Poco tiempo después, a finales de octubre, los intereses políticos llevaron a Marco Antonio, Octavio y Lépido a formar el llamado Segundo Triunvirato y, entre otras medidas, acordaron una larga lista de proscripciones con trescientos senadores y dos mil caballeros; y en esa lista, pese a la inicial resistencia de Octavio, se encontraba Cicerón. Que las Filípicas fueron la causa inmediata de esta decisión lo reconoce Plutarco (Cic. 48, 6) al relatar la muerte de Cicerón, cuando el orador ofreció su cuello al centurión Herenio: «Le cortó [Herenio] la cabeza por orden de Antonio y las manos con las que había escrito las Filípicas» y, como se verá más adelante (cf. el apartado 3 de esta Introducción), la relación directa entre estos discursos y la muerte del orador será uno de los aspectos con mayor repercusión en la posteridad.

:::

■ Ejercicios:
A: Reproduce sin cambios el texto sobre la muerte de Cicerón, empezando en "Poco tiempo después, a" y terminando en "en la posteridad.".
B: Continúa el texto sobre la muerte de Cicerón a partir de su última oración.
Los registros no tienen nada que ver con el texto.

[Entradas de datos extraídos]
:::

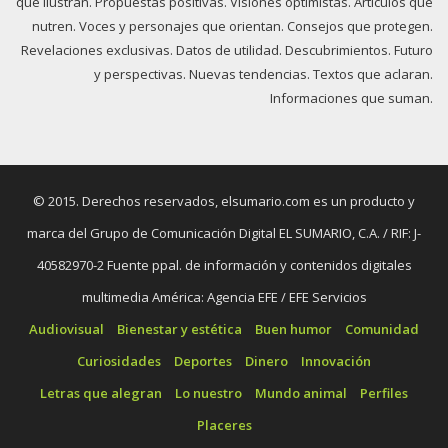
que ilustran. Propuestas positivas. Visiones optimistas. Artículos que
nutren. Voces y personajes que orientan. Consejos que protegen.
Revelaciones exclusivas. Datos de utilidad. Descubrimientos. Futuro
y perspectivas. Nuevas tendencias. Textos que aclaran.
Informaciones que suman.
© 2015. Derechos reservados, elsumario.com es un producto y
marca del Grupo de Comunicación Digital EL SUMARIO, C.A. / RIF: J-
40582970-2 Fuente ppal. de información y contenidos digitales
multimedia América: Agencia EFE / EFE Servicios
Audiovisual
Bienestar y estética
Buen humor
Comunidad
Curiosidades
Deportes
Dinero
Innovación
Letras que alegran
Lo nuestro
Mundo animal
Perfiles
Placeres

:::

■ Respuestas:
A:
Poco tiempo después, a finales de octubre, los intereses políticos llevaron a Marco Antonio, Octavio y Lépido a formar el llamado Segundo Triunvirato y, entre otras medidas, acordaron una larga lista de proscripciones con trescientos senadores y dos mil caballeros; y en esa lista, pese a la inicial resistencia de Octavio, se encontraba Cicerón. Que las Filípicas fueron la causa inmediata de esta decisión lo reconoce Plutarco (Cic. 48, 6) al relatar la muerte de Cicerón, cuando el orador ofreció su cuello al centurión Herenio: «Le cortó [Herenio] la cabeza por orden de Antonio y las manos con las que había escrito las Filípicas» y, como se verá más adelante (cf. el apartado 3 de esta Introducción), la relación directa entre estos discursos y la muerte del orador será uno de los aspectos con mayor repercusión en la posteridad.

B:
Cuando Cicerón pronunció su primera Filípica, intuía ya el riesgo que corría, pero no imaginaba el decisivo papel que iba a desarrollar en los meses siguientes y que le iba a costar la vida; así en este primer discurso dice (§ 10):

me apresuré a secundar a aquel [Lucio Pisón] a quien los presentes no secundaron, no para ser de ayuda en algo —pues yo ya no esperaba tal cosa ni podía ofrecerla—, sino para dejar, no obstante, mi voz en este día como testimonio ante la República de mi perpetua disposición hacia ella, en prevención de que algo me sucediera por mi condición humana, pues muchas cosas parecen ocurrir al margen de la naturaleza y al margen del destino.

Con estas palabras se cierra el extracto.